Despite facing significant delays and a cost escalation to approximately 18 billion euros ($22 billion), the ITER project reached a pivotal moment in December 2017. Officials announced the completion of 50% of the construction required to achieve "First Plasma," a phase where hydrogen is transformed into a hot, charged gas, slated for 2025. However, full energy production is not expected until a decade later. A 2016 U.S. Department of Energy report highlighted the project's potential while acknowledging uncertainties about its ultimate success.

"Once we establish that fusion can serve as a practical energy source, it will ultimately replace fossil fuels, which are neither renewable nor sustainable," stated Bernard Bigot, ITER's director general, in a message on the project's official site. "Fusion will work alongside wind, solar, and other renewable energy sources. ... By proving fusion's viability as a clean, safe, and nearly inexhaustible energy source, we can leave a lasting legacy for generations to come."

In an email, Columbia University professor Gerald A. Navratil, a prominent fusion energy researcher whose contributions shaped ITER's design, called the construction milestone a "major step forward in the pursuit of practical fusion energy."

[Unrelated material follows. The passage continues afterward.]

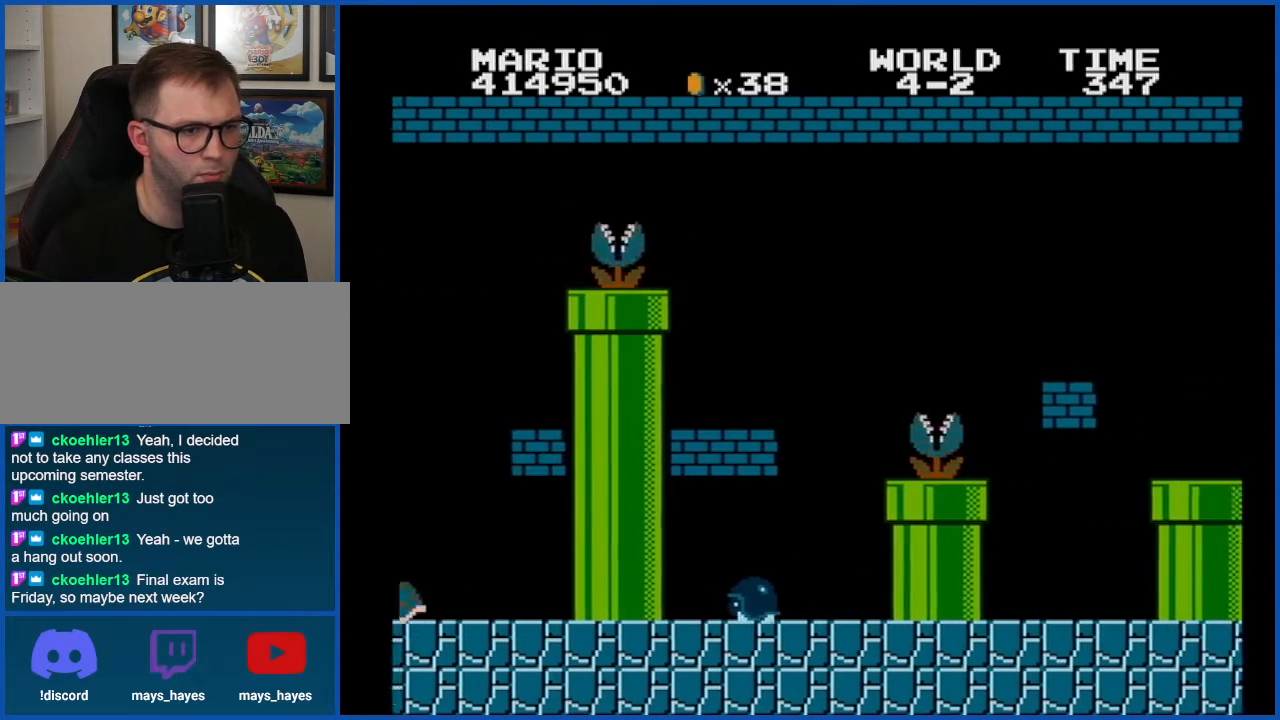
{"buttons": ["B"], "events": []}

ITER will house the world's largest tokamak, a magnetic apparatus initially developed by Soviet scientists in the late 1960s. This device replicates the extreme heat and pressure found within a star's core. As detailed on the ITER website, the tokamak employs a strong electrical current to ionize hydrogen gas, stripping electrons from nuclei to create plasma — a superheated, electrically charged gas. When plasma particles collide and energize, temperatures soar to between 100 and 300 million degrees Celsius (180 million to 360 million degrees Fahrenheit). At these temperatures, hydrogen nuclei overcome their natural repulsion, fusing to form helium and releasing vast amounts of energy.

As outlined in a report by the World Nuclear Association, experimental tokamaks have produced energy for years. However, they have yet to achieve a net energy gain. ITER aims to surpass this hurdle, partly due to its unprecedented scale. A March 2017 New York Times article highlights the tokamak's dimensions: 100 feet (30.5 meters) in height and diameter, with a weight exceeding 25,000 pounds (23 metric tons) and a volume of 30,000 cubic feet (840 cubic meters). This makes it ten times larger than any previous device.

Bigger Is Definitely Better

According to the ITER website, a larger device with greater volume increases the potential for fusion reactions, boosting energy output and enhancing efficiency. When fully operational in 2035, ITER is expected to use 50 megawatts of input power to produce 500 megawatts of fusion energy as heat. Although ITER won't convert this energy into electricity, it aims to lay the groundwork for future fusion power plants that will.

"The ITER experiment's design is grounded in a cautious extrapolation of fusion performance from current devices," Navratil explains in his email. "There is strong confidence that ITER's size and magnetic field strength will enable it to achieve its goal of generating 500 megawatts of fusion power from 50 megawatts of plasma input. As ITER will be the first experiment to produce a self-heated fusion plasma, it will validate our understanding of burning plasma and may uncover new plasma physics phenomena. The data gathered from ITER will inform the design of future fusion energy systems, aiming for net electricity production and paving the way for commercial fusion energy."

Advantages Over Nuclear Power

As stated in an ITER press release, fusion power plants are expected to be cost-competitive with traditional nuclear power plants. However, unlike conventional plants, fusion facilities would not generate radioactive waste, eliminating the expensive challenge of waste disposal. Additionally, fusion energy offers a significant environmental advantage over fossil fuels by avoiding the release of large quantities of carbon dioxide and other pollutants, thereby mitigating climate change.

Navratil also highlights that fusion energy could surpass low-carbon renewable sources in certain aspects.

"If successful, fusion power plants modeled after ITER's plasma performance would deliver a continuous, carbon-free energy supply, overcoming the limitations of wind and solar systems, which only generate electricity intermittently and require energy storage or backup systems to maintain grid stability," Navratil explains. "Given the trillions invested in global energy infrastructure, the introduction of fusion power later this century will be a crucial addition to our portfolio of carbon-free energy sources."